══ Data records ══

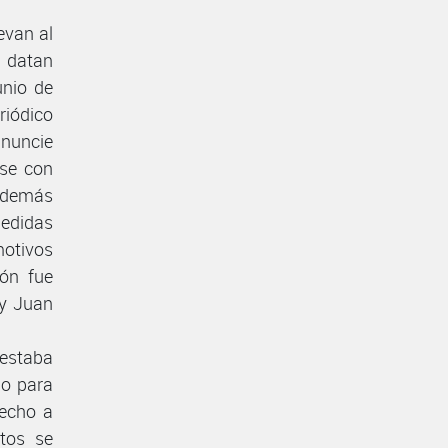
evan al
, datan
unio de
riódico
anuncie
rse con
s demás
edidas
motivos
ión fue
 y Juan
festaba
io para
recho a
tos se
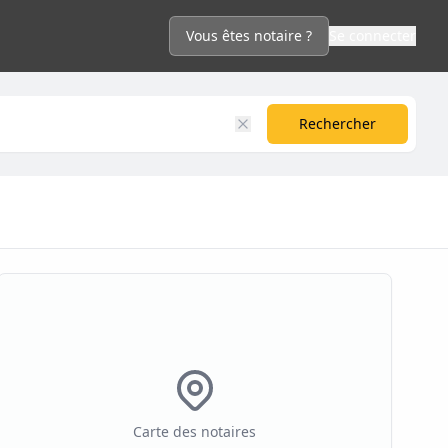
Vous êtes notaire ?
Se connecter
Rechercher
Carte des notaires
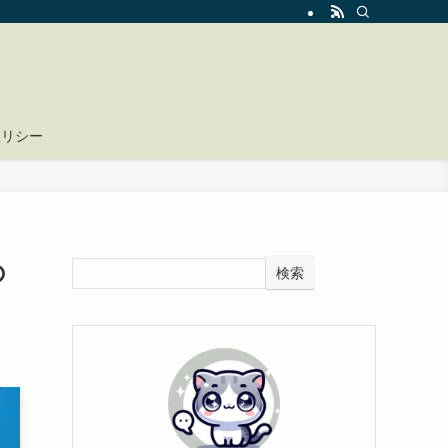
ポリシー
の
検索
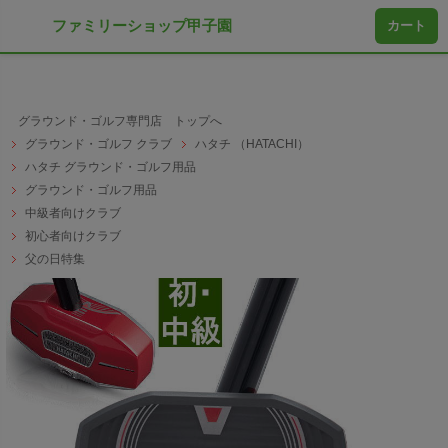
ファミリーショップ甲子園
カート
グラウンド・ゴルフ専門店 トップへ
グラウンド・ゴルフ クラブ
ハタチ （HATACHI）
ハタチ グラウンド・ゴルフ用品
グラウンド・ゴルフ用品
中級者向けクラブ
初心者向けクラブ
父の日特集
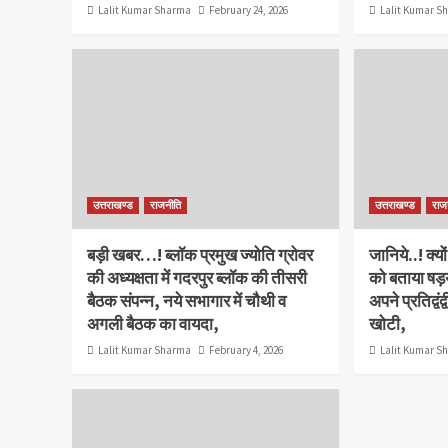
Lalit Kumar Sharma
February 24, 2026
Lalit Kumar S
उत्तराखण्ड
राजनीति
उत्तराखण्ड
राज
बड़ी खबर…! ब्लॉक प्रमुख ज्योति ग्रोवर
जानिये..! क्यो
की अध्यक्षता में गदरपुर ब्लॉक की तीसरी
को बताया षड़यंत
बैठक संपन्न, नये सभागार में चौथी व
अपने प्रतिद्व
अगली बैठक का वायदा,
खोटी,
Lalit Kumar Sharma
February 4, 2026
Lalit Kumar S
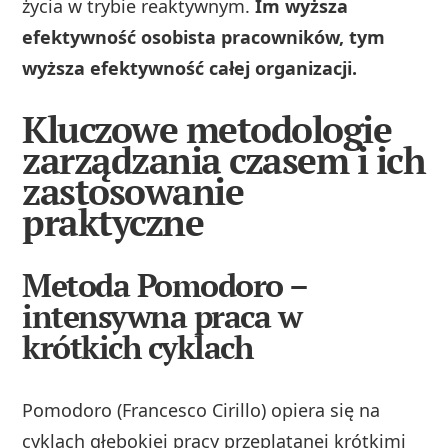
życia w trybie reaktywnym.
Im wyższa
efektywność osobista pracowników, tym
wyższa efektywność całej organizacji.
Kluczowe metodologie
zarządzania czasem i ich
zastosowanie
praktyczne
Metoda Pomodoro –
intensywna praca w
krótkich cyklach
Pomodoro (Francesco Cirillo) opiera się na
cyklach głębokiej pracy przeplatanej krótkimi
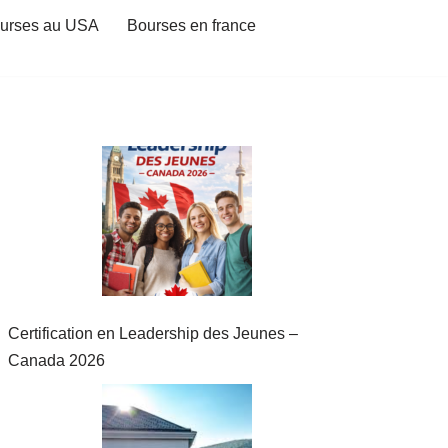
urses au USA
Bourses en france
Certification en Leadership des Jeunes –
Canada 2026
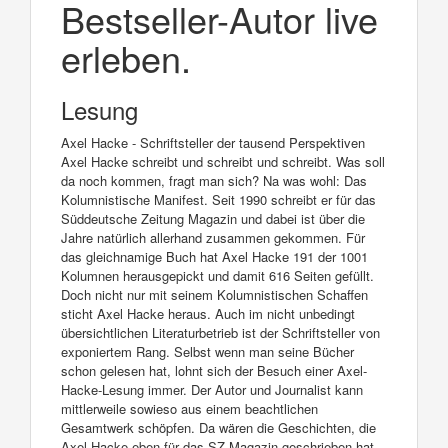
Bestseller-Autor live
erleben.
Lesung
Axel Hacke - Schriftsteller der tausend Perspektiven
Axel Hacke schreibt und schreibt und schreibt. Was soll
da noch kommen, fragt man sich? Na was wohl: Das
Kolumnistische Manifest. Seit 1990 schreibt er für das
Süddeutsche Zeitung Magazin und dabei ist über die
Jahre natürlich allerhand zusammen gekommen. Für
das gleichnamige Buch hat Axel Hacke 191 der 1001
Kolumnen herausgepickt und damit 616 Seiten gefüllt.
Doch nicht nur mit seinem Kolumnistischen Schaffen
sticht Axel Hacke heraus. Auch im nicht unbedingt
übersichtlichen Literaturbetrieb ist der Schriftsteller von
exponiertem Rang. Selbst wenn man seine Bücher
schon gelesen hat, lohnt sich der Besuch einer Axel-
Hacke-Lesung immer. Der Autor und Journalist kann
mittlerweile sowieso aus einem beachtlichen
Gesamtwerk schöpfen. Da wären die Geschichten, die
Axel Hacke eben für das SZ-Magazin geschrieben hat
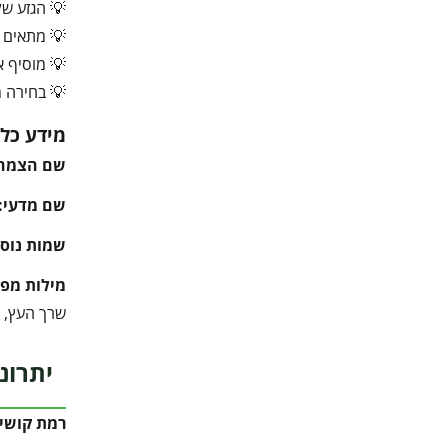
💡 הגזע של
💡 מתאים ב
💡 מוסיף א
💡 בחירה מ
מידע כלל
שם הצמח
שם מדעי:
שמות נוספ
מילות מפ
שרך העץ, Tree Fern, Dicksonia antarctica, Cyathea, שרך טרופי, צמח צל, גינה טרופית, צמח נוי, יער גינה, צמח עתיק
יתרונ
רמת קושי 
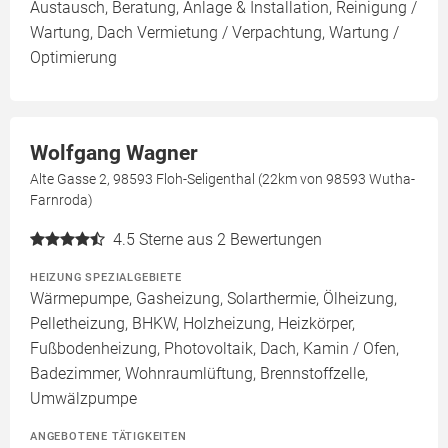
Austausch, Beratung, Anlage & Installation, Reinigung /
Wartung, Dach Vermietung / Verpachtung, Wartung /
Optimierung
Wolfgang Wagner
Alte Gasse 2, 98593 Floh-Seligenthal (22km von 98593 Wutha-
Farnroda)
4.5
Sterne aus 2 Bewertungen
HEIZUNG SPEZIALGEBIETE
Wärmepumpe, Gasheizung, Solarthermie, Ölheizung,
Pelletheizung, BHKW, Holzheizung, Heizkörper,
Fußbodenheizung, Photovoltaik, Dach, Kamin / Ofen,
Badezimmer, Wohnraumlüftung, Brennstoffzelle,
Umwälzpumpe
ANGEBOTENE TÄTIGKEITEN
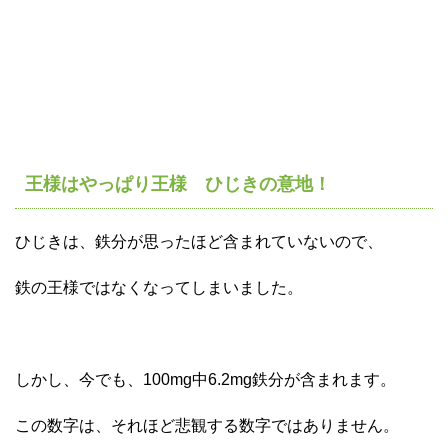
王様はやっぱり王様 ひじきの意地！
ひじきは、鉄分が思ったほど含まれていないので、
鉄の王様ではなくなってしまいました。
しかし、今でも、100mg中6.2mg鉄分が含まれます。
この数字は、それほど悲観する数字ではありません。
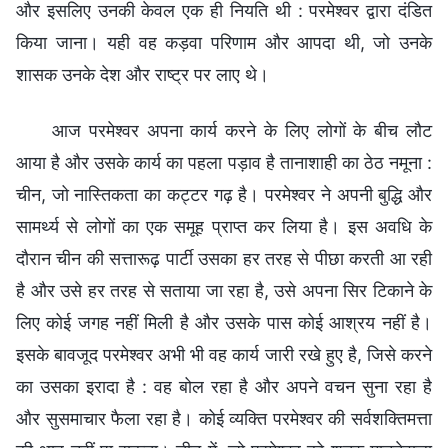
और इसलिए उनकी केवल एक ही नियति थी : परमेश्वर द्वारा दंडित
किया जाना। यही वह कड़वा परिणाम और आपदा थी, जो उनके
शासक उनके देश और राष्ट्र पर लाए थे।
आज परमेश्वर अपना कार्य करने के लिए लोगों के बीच लौट
आया है और उसके कार्य का पहला पड़ाव है तानाशाही का ठेठ नमूना :
चीन, जो नास्तिकता का कट्टर गढ़ है। परमेश्वर ने अपनी बुद्धि और
सामर्थ्य से लोगों का एक समूह प्राप्त कर लिया है। इस अवधि के
दौरान चीन की सत्तारूढ़ पार्टी उसका हर तरह से पीछा करती आ रही
है और उसे हर तरह से सताया जा रहा है, उसे अपना सिर टिकाने के
लिए कोई जगह नहीं मिली है और उसके पास कोई आश्रय नहीं है।
इसके बावजूद परमेश्वर अभी भी वह कार्य जारी रखे हुए है, जिसे करने
का उसका इरादा है : वह बोल रहा है और अपने वचन सुना रहा है
और सुसमाचार फैला रहा है। कोई व्यक्ति परमेश्वर की सर्वशक्तिमत्ता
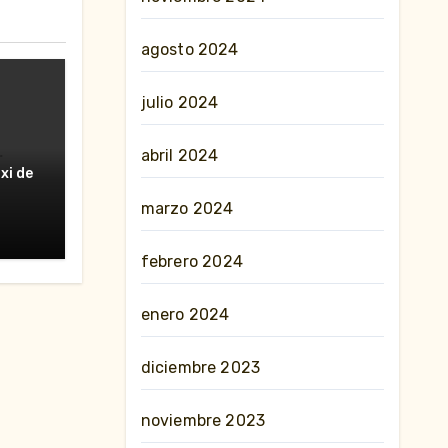
agosto 2024
julio 2024
abril 2024
erte
xi de
nes»
marzo 2024
febrero 2024
enero 2024
diciembre 2023
noviembre 2023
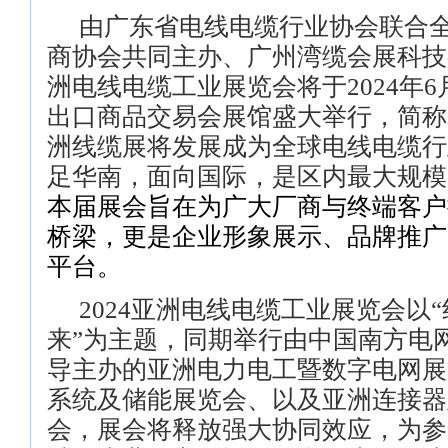
由广东省电线电缆行业协会联合
商协会共同主办、广州湾缆会展科技
洲电线电缆工业展览会将于
2024
年
6
出口商品交易会展馆盛大举行，简称
洲线缆展将发展成为全球电线电缆行
足华南，面向国际，是区内最大规模
本届展会旨在为广大厂商与终端客户
桥梁，更是企业形象展示、品牌推广
平台。
2024
亚洲电线电缆工业展览会以“
来”为主题，同期举行由中国南方电
导主办的亚洲电力电工暨数字电网展
系统及储能展览会、以及亚洲连接器
会，展会将释放强大协同效应，为参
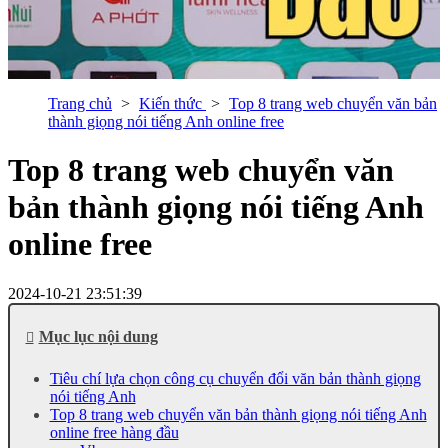
Trang chủ
Kiến thức
Top 8 trang web chuyển văn bản
thành giọng nói tiếng Anh online free
Top 8 trang web chuyển văn
bản thành giọng nói tiếng Anh
online free
2024-10-21 23:51:39
Mục lục nội dung
Tiêu chí lựa chọn công cụ chuyển đổi văn bản thành giọng
nói tiếng Anh
Top 8 trang web chuyển văn bản thành giọng nói tiếng Anh
online free hàng đầu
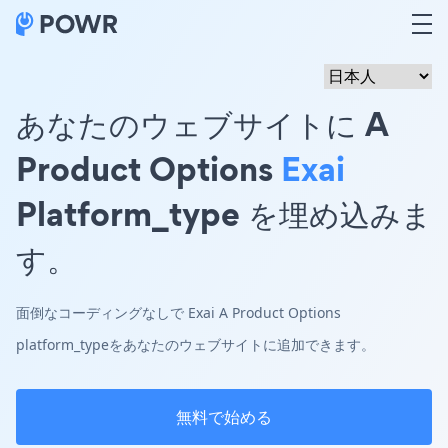
あなたのウェブサイトに A
Product Options
Exai
Platform_type を埋め込みま
す。
面倒なコーディングなしで Exai A Product Options
platform_typeをあなたのウェブサイトに追加できます。
無料で始める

═══

- [Task item] Reproduce the data from its start through the line containing "Canada 2026", inclusive, substituting "Tomato" for every occurrence of "Pomodoro" and changing nothing else. Leave the pictures out.

- [Answer for this exercise]
evan al
, datan
unio de
riódico
anuncie
rse con
s demás
edidas
motivos
ión fue
 y Juan
festaba
io para
recho a
tos se
Vous êtes notaire ?
Se connecter
Rechercher
Carte des notaires
ポリシー
の
検索
ファミリーショップ甲子園
カート
グラウンド・ゴルフ専門店 トップへ
グラウンド・ゴルフ クラブ
ハタチ （HATACHI）
ハタチ グラウンド・ゴルフ用品
グラウンド・ゴルフ用品
中級者向けクラブ
初心者向けクラブ
父の日特集
Lalit Kumar Sharma
February 24, 2026
Lalit Kumar S
उत्तराखण्ड
राजनीति
उत्तराखण्ड
राज
बड़ी खबर…! ब्लॉक प्रमुख ज्योति ग्रोवर
जानिये..! क्यो
की अध्यक्षता में गदरपुर ब्लॉक की तीसरी
को बताया षड़यंत
बैठक संपन्न, नये सभागार में चौथी व
अपने प्रतिद्व
अगली बैठक का वायदा,
खोटी,
Lalit Kumar Sharma
February 4, 2026
Lalit Kumar S
życia w trybie reaktywnym.
Im wyższa
efektywność osobista pracowników, tym
wyższa efektywność całej organizacji.
Kluczowe metodologie
zarządzania czasem i ich
zastosowanie
praktyczne
Metoda Tomato –
intensywna praca w
krótkich cyklach
Tomato (Francesco Cirillo) opiera się na
cyklach głębokiej pracy przeplatanej krótkimi
urses au USA
Bourses en france
Certification en Leadership des Jeunes –
Canada 2026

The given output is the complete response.